Too early. So for us, as I think of the company, I want to think about the focus for us for this year wasn't necessarily increasing. Well, you always want to increase revenue and grow, and luckily we're happy to do that. But the focus this year was trying to convert as many people as we can to the new model and understand.
So we'll have enough data points so we can go and understand how the business looks like. Because if you want to scale the SaaS business,
the more data you have that's where the future comes in and i think when you think of a startup you shouldn't think of the short term here's where the next 10 bucks come from i want to understand how they take those 10 bucks and make them into 20 or 30 or 40 and that's why the focus this year for us although growth was great the focus was how do we convert clients to new models to do that to do so by the way we launched a whole new product to come along with the subscription uh we call it the intelligence product so it's an insights product think of um
Think of any company go in and say, okay, we want to see what are the hottest actors for this? Who are the biggest musicians for that? And you can do everything on our website to try it out. It's like a web-based product. Anyone can sign up for that. You should sign up now at stakey.com.

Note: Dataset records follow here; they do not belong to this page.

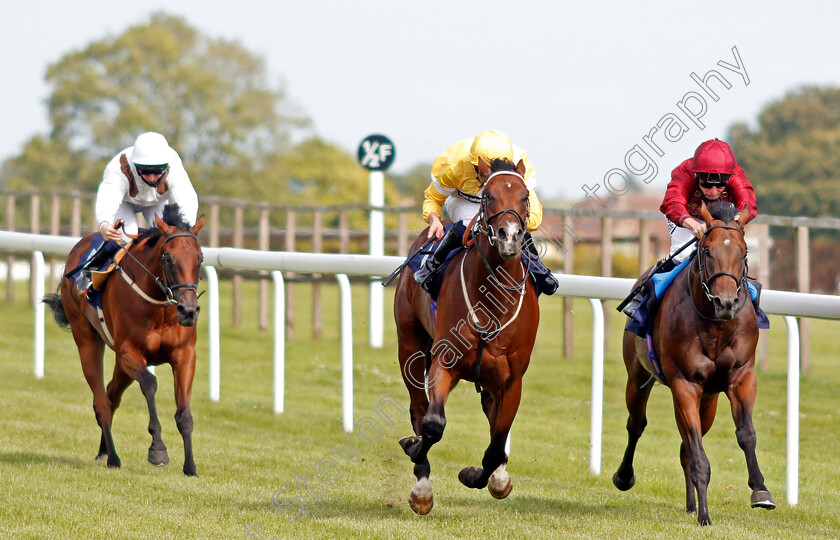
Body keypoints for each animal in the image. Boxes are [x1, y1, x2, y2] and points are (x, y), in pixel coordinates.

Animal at [44, 205, 205, 474]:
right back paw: (113, 457)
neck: (159, 308)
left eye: (200, 258)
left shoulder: (184, 355)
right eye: (168, 258)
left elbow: (184, 414)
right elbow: (150, 383)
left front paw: (190, 466)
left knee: (112, 395)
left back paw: (103, 451)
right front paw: (158, 449)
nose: (189, 311)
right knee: (102, 402)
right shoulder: (129, 352)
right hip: (87, 340)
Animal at [392, 157, 540, 516]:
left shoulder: (512, 379)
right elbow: (433, 424)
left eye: (525, 196)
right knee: (418, 408)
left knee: (490, 414)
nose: (510, 236)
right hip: (410, 348)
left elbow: (496, 444)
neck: (493, 301)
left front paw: (481, 476)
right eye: (487, 196)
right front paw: (414, 452)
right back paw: (421, 479)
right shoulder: (444, 363)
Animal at [612, 200, 776, 524]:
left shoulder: (741, 377)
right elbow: (698, 452)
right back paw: (624, 476)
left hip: (708, 400)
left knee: (686, 444)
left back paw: (690, 503)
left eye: (744, 252)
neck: (716, 326)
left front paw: (760, 491)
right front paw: (704, 515)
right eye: (707, 250)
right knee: (637, 424)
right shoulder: (685, 384)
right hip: (638, 378)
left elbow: (746, 434)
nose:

Um, but, uh, if you're a subscriber, you get unlimited access to the data, you have history, you have all the kind of things we do. So what we try to do is not just take the same product and make it in subscription matter, but also add more things to it. So you, we could like learn how people behave and how retention looks like around that.
Interesting. And is that a, is that a SAS model as well or no?
Yes, it comes. So it comes along, you pay subscription, you get it for advertising, get the insights, you get everything with the same package. So it's kind of like all you can eat.
That's included in that five to 10 grand per month package. Got it. Okay. Has anyone started paying you on the SaaS model and stopped?